Saturday, August 25, 2018

August 25, 1983 -- Gateway IV Asks for Heliport

Photo Courtesy of Google.com
August 25, 1983 – Another great idea that didn’t fly … On this day the developers of the Gateway IV building on the Chicago River ask the Chicago Plan Commission to approve a private rooftop heliport.  Alan Goldboro, the president of Tishman Midwest Management Corporation, the developer of the four Gateway buildings near Union Station, asserts that the other necessary approvals are all in place for what will be the first such rooftop flight deck since the city toughened safety regulations 21 years earlier. Goldboro emphasizes that the heliport will be used only by office tenants and police and fire helicopters with no common-carrier service to O’Hare or Midway Airports. One hurdle that has been cleared is the approval of the Friends of the River, a group that managed to shut down a plan for a commercial heliport at Wolf Point in 1980.  The coordinator of the group says of the Gateway plan, “From street level it shouldn’t make as much noise as a passing bus. From the drawings we’ve seen, the pad won’t even be visible from the street.  It’s completely different from Wolf Point.  
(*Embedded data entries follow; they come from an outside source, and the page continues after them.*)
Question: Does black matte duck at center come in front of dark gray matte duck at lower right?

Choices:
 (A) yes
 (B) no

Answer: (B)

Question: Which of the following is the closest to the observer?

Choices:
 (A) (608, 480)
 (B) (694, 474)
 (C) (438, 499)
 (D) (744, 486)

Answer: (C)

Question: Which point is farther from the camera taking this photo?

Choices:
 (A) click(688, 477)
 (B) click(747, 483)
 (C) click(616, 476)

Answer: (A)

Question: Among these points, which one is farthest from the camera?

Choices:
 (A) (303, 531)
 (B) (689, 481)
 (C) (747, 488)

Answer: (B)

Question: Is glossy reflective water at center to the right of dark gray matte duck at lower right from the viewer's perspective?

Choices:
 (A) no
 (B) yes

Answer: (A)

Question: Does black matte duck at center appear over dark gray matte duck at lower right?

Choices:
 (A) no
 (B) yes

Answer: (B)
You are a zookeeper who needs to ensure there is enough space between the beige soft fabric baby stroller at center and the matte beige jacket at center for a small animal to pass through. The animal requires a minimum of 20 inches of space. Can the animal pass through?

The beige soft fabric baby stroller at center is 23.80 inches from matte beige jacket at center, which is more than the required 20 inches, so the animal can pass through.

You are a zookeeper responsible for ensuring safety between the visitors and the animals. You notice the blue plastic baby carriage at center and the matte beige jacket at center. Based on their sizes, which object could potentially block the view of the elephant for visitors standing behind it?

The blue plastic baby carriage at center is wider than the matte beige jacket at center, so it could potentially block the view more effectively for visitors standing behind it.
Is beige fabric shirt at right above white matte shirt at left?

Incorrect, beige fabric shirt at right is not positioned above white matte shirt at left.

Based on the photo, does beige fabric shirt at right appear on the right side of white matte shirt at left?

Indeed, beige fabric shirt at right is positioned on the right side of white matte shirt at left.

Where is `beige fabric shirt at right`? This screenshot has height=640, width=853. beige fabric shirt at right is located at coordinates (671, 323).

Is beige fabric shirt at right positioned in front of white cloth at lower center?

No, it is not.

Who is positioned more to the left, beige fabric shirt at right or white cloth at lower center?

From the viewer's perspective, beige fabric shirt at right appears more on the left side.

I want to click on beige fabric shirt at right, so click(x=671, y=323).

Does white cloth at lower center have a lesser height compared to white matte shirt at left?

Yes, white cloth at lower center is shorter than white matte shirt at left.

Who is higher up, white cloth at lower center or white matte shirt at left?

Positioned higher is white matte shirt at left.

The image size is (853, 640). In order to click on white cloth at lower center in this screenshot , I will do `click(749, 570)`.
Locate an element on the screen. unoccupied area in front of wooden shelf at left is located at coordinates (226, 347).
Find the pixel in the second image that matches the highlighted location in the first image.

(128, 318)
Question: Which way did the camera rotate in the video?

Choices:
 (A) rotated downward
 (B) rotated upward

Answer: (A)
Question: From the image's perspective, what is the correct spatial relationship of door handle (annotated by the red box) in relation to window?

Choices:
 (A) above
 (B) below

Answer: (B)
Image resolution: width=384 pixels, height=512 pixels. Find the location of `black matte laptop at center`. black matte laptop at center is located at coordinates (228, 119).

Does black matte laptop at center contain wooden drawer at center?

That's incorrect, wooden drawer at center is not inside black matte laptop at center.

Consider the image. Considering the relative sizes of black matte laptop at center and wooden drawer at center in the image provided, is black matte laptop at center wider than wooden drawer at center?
August 25, 1955 – John J. Mack, the owner of a five-story building at the southwest corner of State and Monroe Streets, announces that the building will be torn down to make way for a new structure.  The building to be razed was built in 1872 by E. S. Pike and called the Pike Block.  It later assumed the name of the Ayer Block, and over the years it had been remodeled at least six times.  The loss of the building is significant because the Art Institute of Chicago called the building home when the Academy of Fine Arts, as the Art Institute of Chicago was known at the time, when it was established in 1886.  The corner today is seeing yet another transformation as New York-based Tishman and an investment partner paid $35 million for the 60-year-old property in March, 2015 in order to carve 70,000 square feet of retail and office space out of it and an adjoining structure.  The rendering of the new space is shown above.


August 25, 1972 – Supreme Court Justice Harry A. Blackman refuses to block the merger of the Illinois Central Railroad and the Gulf, Mobile and Ohio Railroad.  The Missouri Pacific Railroad had claimed that the proposed merger would create a near-monopoly that would cripple it.  The merger, which had occurred on August 10 gives the new Illinois Central Gulf Railroad control of 13,532 miles of track.